The steady increase in the prices of consumer products over the past three months has sent the cost-of-living adjustment through the roof, with the wage rise that would have to be awarded next year at a whopping €13 per week so far.

The cost-of-living adjustment (COLA) is awarded annually to compensate for inflation over the previous year. It is worked out on a fixed formula based on the cost of a basket of products and the minimum wage.

If these subsidies are removed, COLA will exceed the €25 mark, which would cripple a good number of businesses- Joe Farrugia, Malta Employers Association

Paid by employers as part of their workers’ salary, the COLA has hardly exceeded €4 during the past 10 years, with inflation fairly stable.

This year, however, employers are having to cough up €9.90 a week based on last year’s raging inflation, with many saying they would struggle to keep up.

The projected €13 a week increase for next year has employers even more worried.

“If the current rate of inflation persists, an increase in COLA of €13 for 2024 will definitely have an adverse effect on many businesses,” said Joe Farrugia, director of the Malta Employers Association.

'Unprecedented wage inflation'

“What is even more worrying is that such projections exclude the fact that energy prices are being subsidised. If these subsidies are removed, COLA will exceed the €25 mark, which would cripple a good number of businesses.”

He said these factors, together with pressure to further increase the minimum wage, would result in unprecedented wage inflation that would impact the competitiveness of many companies and fuel further inflation to the detriment of both businesses and consumers.

“The resulting wage price spiral will affect consumers negatively – especially low-wage earners – and could also generate redundancies if it becomes unsustainable,” he warned.

Inflation has been spiralling out of control in most countries, especially after the start of the war in Ukraine which brought about price increases in several products as well as increased transportation costs.

While inflation has been more or less under control in recent months, Eurostat figures issued on Wednesday showed that inflation in Malta for March was higher than the Eurozone average: 7.1 per cent compared to 6.9 per cent.
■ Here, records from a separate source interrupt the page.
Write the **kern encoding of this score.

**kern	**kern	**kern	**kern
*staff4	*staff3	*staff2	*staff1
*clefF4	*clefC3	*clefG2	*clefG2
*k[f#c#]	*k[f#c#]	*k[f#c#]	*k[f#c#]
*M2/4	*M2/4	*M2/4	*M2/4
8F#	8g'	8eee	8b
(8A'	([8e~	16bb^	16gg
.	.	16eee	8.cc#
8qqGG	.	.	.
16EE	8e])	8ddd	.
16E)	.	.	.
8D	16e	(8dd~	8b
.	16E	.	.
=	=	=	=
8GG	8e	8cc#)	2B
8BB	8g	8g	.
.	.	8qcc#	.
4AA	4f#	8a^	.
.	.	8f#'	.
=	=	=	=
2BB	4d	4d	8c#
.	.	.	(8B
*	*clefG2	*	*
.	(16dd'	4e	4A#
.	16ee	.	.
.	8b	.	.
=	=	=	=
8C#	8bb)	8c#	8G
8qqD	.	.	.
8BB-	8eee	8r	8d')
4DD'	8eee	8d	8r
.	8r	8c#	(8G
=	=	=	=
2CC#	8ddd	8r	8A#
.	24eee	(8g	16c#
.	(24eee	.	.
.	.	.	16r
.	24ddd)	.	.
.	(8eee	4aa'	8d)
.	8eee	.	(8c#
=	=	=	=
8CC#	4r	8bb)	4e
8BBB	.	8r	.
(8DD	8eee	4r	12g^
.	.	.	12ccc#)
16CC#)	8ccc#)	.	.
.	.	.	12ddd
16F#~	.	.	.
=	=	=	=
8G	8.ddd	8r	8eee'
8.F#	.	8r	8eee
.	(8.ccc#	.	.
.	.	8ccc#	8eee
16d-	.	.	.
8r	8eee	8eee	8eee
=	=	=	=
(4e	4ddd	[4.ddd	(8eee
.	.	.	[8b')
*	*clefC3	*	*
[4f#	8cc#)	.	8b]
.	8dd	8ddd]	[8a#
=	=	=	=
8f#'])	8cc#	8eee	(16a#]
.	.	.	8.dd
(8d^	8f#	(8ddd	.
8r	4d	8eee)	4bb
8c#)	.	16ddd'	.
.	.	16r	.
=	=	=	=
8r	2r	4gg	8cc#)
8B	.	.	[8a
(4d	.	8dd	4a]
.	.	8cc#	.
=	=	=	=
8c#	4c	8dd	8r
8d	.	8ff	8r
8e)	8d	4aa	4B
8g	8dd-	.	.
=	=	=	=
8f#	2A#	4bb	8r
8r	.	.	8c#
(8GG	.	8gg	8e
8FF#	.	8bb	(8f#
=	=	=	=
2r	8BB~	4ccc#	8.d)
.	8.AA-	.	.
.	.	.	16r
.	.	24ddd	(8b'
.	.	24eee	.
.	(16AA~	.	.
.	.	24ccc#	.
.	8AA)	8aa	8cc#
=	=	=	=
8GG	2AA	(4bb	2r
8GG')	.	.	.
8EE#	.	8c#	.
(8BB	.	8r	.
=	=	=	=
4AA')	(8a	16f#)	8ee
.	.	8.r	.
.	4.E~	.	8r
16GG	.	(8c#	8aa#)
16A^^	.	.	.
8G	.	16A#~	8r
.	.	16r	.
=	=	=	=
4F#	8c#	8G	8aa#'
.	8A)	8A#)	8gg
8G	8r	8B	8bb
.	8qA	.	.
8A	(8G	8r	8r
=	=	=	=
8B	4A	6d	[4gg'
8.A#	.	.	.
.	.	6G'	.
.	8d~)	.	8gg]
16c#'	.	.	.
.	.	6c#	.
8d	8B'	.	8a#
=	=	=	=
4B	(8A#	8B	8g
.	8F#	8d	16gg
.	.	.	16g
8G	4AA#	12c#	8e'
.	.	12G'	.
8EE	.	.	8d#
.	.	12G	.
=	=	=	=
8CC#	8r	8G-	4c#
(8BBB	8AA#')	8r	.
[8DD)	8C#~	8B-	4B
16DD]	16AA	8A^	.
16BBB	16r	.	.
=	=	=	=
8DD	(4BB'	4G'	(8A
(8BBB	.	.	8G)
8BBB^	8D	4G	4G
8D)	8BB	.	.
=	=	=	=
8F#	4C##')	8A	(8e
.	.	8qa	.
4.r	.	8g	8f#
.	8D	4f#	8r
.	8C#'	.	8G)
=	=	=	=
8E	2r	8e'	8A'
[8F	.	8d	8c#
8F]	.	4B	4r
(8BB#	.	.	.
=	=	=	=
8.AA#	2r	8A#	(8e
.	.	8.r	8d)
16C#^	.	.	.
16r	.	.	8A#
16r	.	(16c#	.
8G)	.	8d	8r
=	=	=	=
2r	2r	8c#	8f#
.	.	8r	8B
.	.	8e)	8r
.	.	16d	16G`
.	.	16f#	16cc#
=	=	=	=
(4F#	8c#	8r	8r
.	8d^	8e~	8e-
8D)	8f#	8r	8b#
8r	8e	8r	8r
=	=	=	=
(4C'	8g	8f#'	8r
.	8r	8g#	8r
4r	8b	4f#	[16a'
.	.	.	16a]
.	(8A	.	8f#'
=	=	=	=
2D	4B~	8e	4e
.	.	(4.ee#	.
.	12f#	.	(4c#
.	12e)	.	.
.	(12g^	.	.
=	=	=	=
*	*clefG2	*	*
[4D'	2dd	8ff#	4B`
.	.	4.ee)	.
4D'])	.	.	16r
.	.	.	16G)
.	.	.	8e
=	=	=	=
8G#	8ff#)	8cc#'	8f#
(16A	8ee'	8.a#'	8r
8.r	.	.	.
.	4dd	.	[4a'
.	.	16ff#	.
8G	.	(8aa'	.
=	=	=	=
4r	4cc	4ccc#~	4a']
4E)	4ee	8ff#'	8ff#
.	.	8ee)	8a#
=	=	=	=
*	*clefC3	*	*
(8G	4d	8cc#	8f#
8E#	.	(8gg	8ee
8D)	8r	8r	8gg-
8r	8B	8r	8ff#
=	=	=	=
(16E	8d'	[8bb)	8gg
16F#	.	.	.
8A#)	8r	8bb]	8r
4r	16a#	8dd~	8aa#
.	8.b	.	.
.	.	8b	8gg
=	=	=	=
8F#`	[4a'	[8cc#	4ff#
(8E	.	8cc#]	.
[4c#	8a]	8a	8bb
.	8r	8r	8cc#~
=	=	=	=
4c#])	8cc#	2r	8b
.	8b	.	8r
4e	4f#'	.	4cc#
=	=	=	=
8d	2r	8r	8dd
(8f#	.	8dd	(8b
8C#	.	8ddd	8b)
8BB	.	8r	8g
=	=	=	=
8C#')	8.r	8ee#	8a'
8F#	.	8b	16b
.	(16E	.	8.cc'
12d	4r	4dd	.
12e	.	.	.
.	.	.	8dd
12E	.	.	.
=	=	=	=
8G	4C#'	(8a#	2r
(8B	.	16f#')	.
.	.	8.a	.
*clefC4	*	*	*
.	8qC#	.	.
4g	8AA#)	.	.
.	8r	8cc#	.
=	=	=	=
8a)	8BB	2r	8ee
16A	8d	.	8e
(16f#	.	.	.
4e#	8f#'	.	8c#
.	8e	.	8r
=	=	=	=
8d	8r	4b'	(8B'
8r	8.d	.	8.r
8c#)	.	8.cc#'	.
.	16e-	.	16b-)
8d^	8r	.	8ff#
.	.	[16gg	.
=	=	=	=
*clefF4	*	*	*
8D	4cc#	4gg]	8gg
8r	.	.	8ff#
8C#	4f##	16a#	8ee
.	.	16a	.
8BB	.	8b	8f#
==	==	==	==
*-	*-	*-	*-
According to figures published by the European Statistics office, inflation in the Eurozone in February stood at 8.5 per cent, a drop of 1.4 per cent over the previous month, while inflation in Malta increased by 0.1 per cent in February.

Compared to March 2022, Malta’s inflation was up by 2.6 per cent while inflation in the Eurozone fell by 0.5 per cent.

'COLA needs to be stabilised'

Farrugia believes that pegging wage increases to the cost of living as calculated for COLA is one of the main contributors to local inflation.

He called for the introduction of a stabilisation mechanism that would leave the calculation of COLA unchanged but would even out the spikes over a number of years.

“This would have hedged the labour market both in times of zero inflation and also during periods of high inflation as we have experienced these last two years. I still believe that what was proposed makes sense in the current circumstances,” he said.

While local importers have largely blamed shipping costs and overseas inflation for the hefty increase in prices, there is a growing sentiment that operators are deliberately inflating prices with no justification other than to boost their profits.